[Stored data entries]
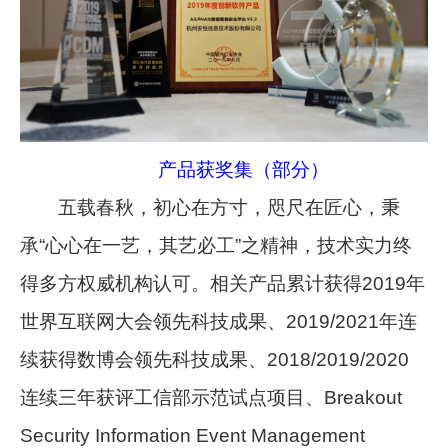
产品获奖集（部分）
五载春秋，初心在方寸，咫尺在匠心，秉
承“心心在一艺，其艺必工”之精神，技术实力终
得多方权威机构认可。相关产品累计获得2019年
世界互联网大会领先科技成果、2019/2021年连
续获得数博会领先科技成果、2018/2019/2020
连续三年获评工信部示范试点项目、Breakout
Security Information Event Management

▶ Exercise description
Leave the pictures out, and transcribe each of the records exactly.

▶ Result for this exercise
产品获奖集（部分）
五载春秋，初心在方寸，咫尺在匠心，秉
承“心心在一艺，其艺必工”之精神，技术实力终
得多方权威机构认可。相关产品累计获得2019年
世界互联网大会领先科技成果、2019/2021年连
续获得数博会领先科技成果、2018/2019/2020
连续三年获评工信部示范试点项目、Breakout
Security Information Event Management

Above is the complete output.